[Collected data entries]
- Opening Delimiter -

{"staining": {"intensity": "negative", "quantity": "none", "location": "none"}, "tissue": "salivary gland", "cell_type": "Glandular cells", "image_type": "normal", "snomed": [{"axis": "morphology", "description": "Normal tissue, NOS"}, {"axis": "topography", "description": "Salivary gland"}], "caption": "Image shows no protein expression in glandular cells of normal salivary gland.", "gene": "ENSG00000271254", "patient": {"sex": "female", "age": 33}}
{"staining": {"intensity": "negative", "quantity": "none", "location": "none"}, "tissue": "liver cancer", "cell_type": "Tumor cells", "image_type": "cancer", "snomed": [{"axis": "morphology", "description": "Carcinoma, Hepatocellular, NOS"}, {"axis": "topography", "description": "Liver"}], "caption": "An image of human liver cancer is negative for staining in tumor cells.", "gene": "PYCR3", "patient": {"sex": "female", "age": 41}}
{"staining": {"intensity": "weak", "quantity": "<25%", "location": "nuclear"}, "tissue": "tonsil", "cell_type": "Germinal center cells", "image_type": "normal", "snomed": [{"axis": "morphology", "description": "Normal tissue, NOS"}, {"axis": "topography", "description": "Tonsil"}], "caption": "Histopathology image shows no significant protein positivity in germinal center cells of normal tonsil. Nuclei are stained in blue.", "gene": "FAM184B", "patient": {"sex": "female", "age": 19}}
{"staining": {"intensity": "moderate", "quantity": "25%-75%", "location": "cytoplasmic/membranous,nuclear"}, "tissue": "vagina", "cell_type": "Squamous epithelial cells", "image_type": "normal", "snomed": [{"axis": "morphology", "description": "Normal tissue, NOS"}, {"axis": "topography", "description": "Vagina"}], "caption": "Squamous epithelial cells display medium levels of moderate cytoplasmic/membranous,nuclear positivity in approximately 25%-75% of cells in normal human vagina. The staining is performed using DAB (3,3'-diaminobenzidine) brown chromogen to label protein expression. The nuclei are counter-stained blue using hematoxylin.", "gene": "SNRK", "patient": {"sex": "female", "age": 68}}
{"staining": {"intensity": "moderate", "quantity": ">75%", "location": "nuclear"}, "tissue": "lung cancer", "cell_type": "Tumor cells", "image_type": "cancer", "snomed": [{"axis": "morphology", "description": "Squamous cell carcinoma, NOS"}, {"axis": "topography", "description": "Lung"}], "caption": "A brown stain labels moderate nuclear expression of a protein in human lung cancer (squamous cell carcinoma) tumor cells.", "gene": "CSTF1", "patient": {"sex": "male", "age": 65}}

- Closing Delimiter -

What needs to be done
All of the records above should be given again exactly as written.

Solution for this task
{"staining": {"intensity": "negative", "quantity": "none", "location": "none"}, "tissue": "salivary gland", "cell_type": "Glandular cells", "image_type": "normal", "snomed": [{"axis": "morphology", "description": "Normal tissue, NOS"}, {"axis": "topography", "description": "Salivary gland"}], "caption": "Image shows no protein expression in glandular cells of normal salivary gland.", "gene": "ENSG00000271254", "patient": {"sex": "female", "age": 33}}
{"staining": {"intensity": "negative", "quantity": "none", "location": "none"}, "tissue": "liver cancer", "cell_type": "Tumor cells", "image_type": "cancer", "snomed": [{"axis": "morphology", "description": "Carcinoma, Hepatocellular, NOS"}, {"axis": "topography", "description": "Liver"}], "caption": "An image of human liver cancer is negative for staining in tumor cells.", "gene": "PYCR3", "patient": {"sex": "female", "age": 41}}
{"staining": {"intensity": "weak", "quantity": "<25%", "location": "nuclear"}, "tissue": "tonsil", "cell_type": "Germinal center cells", "image_type": "normal", "snomed": [{"axis": "morphology", "description": "Normal tissue, NOS"}, {"axis": "topography", "description": "Tonsil"}], "caption": "Histopathology image shows no significant protein positivity in germinal center cells of normal tonsil. Nuclei are stained in blue.", "gene": "FAM184B", "patient": {"sex": "female", "age": 19}}
{"staining": {"intensity": "moderate", "quantity": "25%-75%", "location": "cytoplasmic/membranous,nuclear"}, "tissue": "vagina", "cell_type": "Squamous epithelial cells", "image_type": "normal", "snomed": [{"axis": "morphology", "description": "Normal tissue, NOS"}, {"axis": "topography", "description": "Vagina"}], "caption": "Squamous epithelial cells display medium levels of moderate cytoplasmic/membranous,nuclear positivity in approximately 25%-75% of cells in normal human vagina. The staining is performed using DAB (3,3'-diaminobenzidine) brown chromogen to label protein expression. The nuclei are counter-stained blue using hematoxylin.", "gene": "SNRK", "patient": {"sex": "female", "age": 68}}
{"staining": {"intensity": "moderate", "quantity": ">75%", "location": "nuclear"}, "tissue": "lung cancer", "cell_type": "Tumor cells", "image_type": "cancer", "snomed": [{"axis": "morphology", "description": "Squamous cell carcinoma, NOS"}, {"axis": "topography", "description": "Lung"}], "caption": "A brown stain labels moderate nuclear expression of a protein in human lung cancer (squamous cell carcinoma) tumor cells.", "gene": "CSTF1", "patient": {"sex": "male", "age": 65}}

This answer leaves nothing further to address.